The current debt crisis in the Eurozone was more or less inevitable. Originally, in the 1990s, it had been decided that only countries with a debt level of less than 60% of GNP would be allowed to take part in the euro experiment. When it was realised that high-debt countries like Italy and Belgium and even possibly France and Germany itself, would thus be excluded, this condition was dropped. This left the doors open to other high national debt countries like Greece, Ireland and Portugal to join. And now the crisis has come.

In many ways, this crisis was in any case inevitable because you cannot have a single currency, if you do not have a single political and economic system. In fact, in the nineteenth century the USA actually fought a Civil War and suffered half a million dead about this. It is doubtful if the Unionist North of the USA would have won this War, if the Southern Confederation had not been compromised by its slavery policies. (Not that Northern industrialists were morally troubled by slavery; despite the rhetoric of Lincoln, it was just a good pretext to destroy and dominate the South economically).

In other words, the United States of Europe, founded in slavish imitation of the United States of America after the American Occupation of 1945, is either about to be born or else about to die, in an economic Civil War. If the Eurozone is to succeed, it must man completely enslave all Eurozone countries (and later all EU members) to the Federal and Unionist Brussels dictatorship. Brussels is the ‘Fourth Reich’, the successor to Aachen and the First Reich of Charlemagne of 1200 years ago.
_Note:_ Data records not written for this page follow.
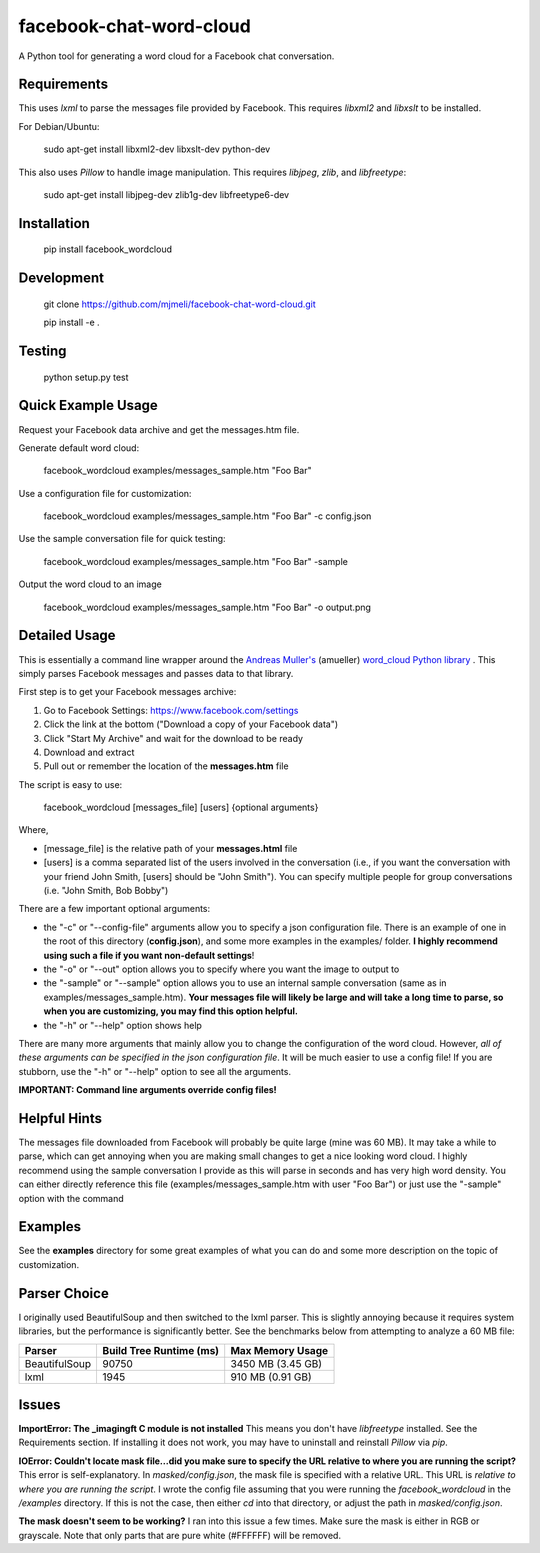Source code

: facebook-chat-word-cloud
========================
.. image:: https://travis-ci.org/mjmeli/facebook-chat-word-cloud.svg?branch=master
    :target: https://travis-ci.org/mjmeli/facebook-chat-word-cloud

A Python tool for generating a word cloud for a Facebook chat conversation.

Requirements
------------
This uses `lxml` to parse the messages file provided by Facebook. This requires `libxml2` and `libxslt` to be installed.

For Debian/Ubuntu:

    sudo apt-get install libxml2-dev libxslt-dev python-dev

This also uses `Pillow` to handle image manipulation. This requires `libjpeg`, `zlib`, and `libfreetype`:

    sudo apt-get install libjpeg-dev zlib1g-dev libfreetype6-dev

Installation
------------
    pip install facebook_wordcloud

Development
-----------

    git clone https://github.com/mjmeli/facebook-chat-word-cloud.git
    
    pip install -e .

Testing
-------
    python setup.py test

Quick Example Usage
-------------------
Request your Facebook data archive and get the messages.htm file.

Generate default word cloud:

    facebook_wordcloud examples/messages_sample.htm "Foo Bar"

Use a configuration file for customization:

    facebook_wordcloud examples/messages_sample.htm "Foo Bar" -c config.json

Use the sample conversation file for quick testing:

    facebook_wordcloud examples/messages_sample.htm "Foo Bar" -sample

Output the word cloud to an image

    facebook_wordcloud examples/messages_sample.htm "Foo Bar" -o output.png

Detailed Usage
--------------
This is essentially a command line wrapper around the `Andreas Muller's <https://github.com/amueller>`_ (amueller) `word_cloud Python library <https://github.com/amueller/word_cloud>`_ . This simply parses Facebook messages and passes data to that library.

First step is to get your Facebook messages archive:

1. Go to Facebook Settings: https://www.facebook.com/settings
2. Click the link at the bottom ("Download a copy of your Facebook data")
3. Click "Start My Archive" and wait for the download to be ready
4. Download and extract
5. Pull out or remember the location of the **messages.htm** file

The script is easy to use:

    facebook_wordcloud [messages_file] [users] {optional arguments}

Where,

- [message_file] is the relative path of your **messages.html** file
- [users] is a comma separated list of the users involved in the conversation (i.e., if you want the conversation with your friend John Smith, [users] should be "John Smith"). You can specify multiple people for group conversations (i.e. "John Smith, Bob Bobby")

There are a few important optional arguments:

- the "-c" or "--config-file" arguments allow you to specify a json configuration file. There is an example of one in the root of this directory (**config.json**), and some more examples in the examples/ folder. **I highly recommend using such a file if you want non-default settings**!
- the "-o" or "--out" option allows you to specify where you want the image to output to
- the "-sample" or "--sample" option allows you to use an internal sample conversation (same as in examples/messages_sample.htm). **Your messages file will likely be large and will take a long time to parse, so when you are customizing, you may find this option helpful.**
- the "-h" or "--help" option shows help

There are many more arguments that mainly allow you to change the configuration of the word cloud. However, *all of these arguments can be specified in the json configuration file*. It will be much easier to use a config file! If you are stubborn, use the "-h" or "--help" option to see all the arguments.

**IMPORTANT: Command line arguments override config files!**

Helpful Hints
-------------
The messages file downloaded from Facebook will probably be quite large (mine was 60 MB). It may take a while to parse, which can get annoying when you are making small changes to get a nice looking word cloud. I highly recommend using the sample conversation I provide as this will parse in seconds and has very high word density. You can either directly reference this file (examples/messages_sample.htm with user "Foo Bar") or just use the "-sample" option with the command

Examples
--------
See the **examples** directory for some great examples of what you can do and some more description on the topic of customization.

.. image:: http://i.imgur.com/cKP4nJB.png

.. image:: http://i.imgur.com/7Q4bjdY.png

.. image:: http://i.imgur.com/2E9HRF5.png

.. image:: http://i.imgur.com/JDYoVxm.png

.. image:: http://i.imgur.com/UXIGvLW.png

Parser Choice
-------------
I originally used BeautifulSoup and then switched to the lxml parser. This is slightly annoying because it requires system libraries, but the performance is significantly better. See the benchmarks below from attempting to analyze a 60 MB file:

+---------------+-------------------------+-------------------+
| Parser        | Build Tree Runtime (ms) | Max Memory Usage  |
+===============+=========================+===================+
| BeautifulSoup | 90750                   | 3450 MB (3.45 GB) |
+---------------+-------------------------+-------------------+
| lxml          | 1945                    | 910 MB (0.91 GB)  |
+---------------+-------------------------+-------------------+

Issues
------
**ImportError: The _imagingft C module is not installed**
This means you don't have `libfreetype` installed. See the Requirements section. If installing it does not work, you may have to uninstall and reinstall `Pillow` via `pip`.

**IOError: Couldn't locate mask file...did you make sure to specify the URL relative to where you are running the script?**
This error is self-explanatory. In `masked/config.json`, the mask file is specified with a relative URL. This URL is *relative to where you are running the script*. I wrote the config file assuming that you were running the `facebook_wordcloud` in the `/examples` directory. If this is not the case, then either `cd` into that directory, or adjust the path in `masked/config.json`.

**The mask doesn't seem to be working?**
I ran into this issue a few times. Make sure the mask is either in RGB or grayscale. Note that only parts that are pure white (#FFFFFF) will be removed.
If, on the other hand, 27 European countries want their freedom back, then now is the time when they can have it, killing off the ‘Teuro’, the ‘dear euro’ as ordinary Germans who hate it call it. This would cause some good deal of economic turbulence to Europeans, it is true. However, if Europeans have the courage to do this, then they can reject the deathly European Union and its elitist, corrupt and overpaid bureaucracy, and instead have a real Europe, a Free Confederation of Sovereign Nations, from Reykjavik to Vladivostok, from Lapland to Malta.

The real question is do we want an elitist, anti-democratic, federal ‘European Union’, Hitler’s vision, or do we want a Free Confederation of the Sovereign Peoples of Europe? For and by the elite, or for and by the people? A Free Confederation of the Sovereign Peoples of Europe is, of course, a stumbling block to debt-making bankers and foolishness to money-making elitists, but the opportunity to create it is what is being decided in Europe today.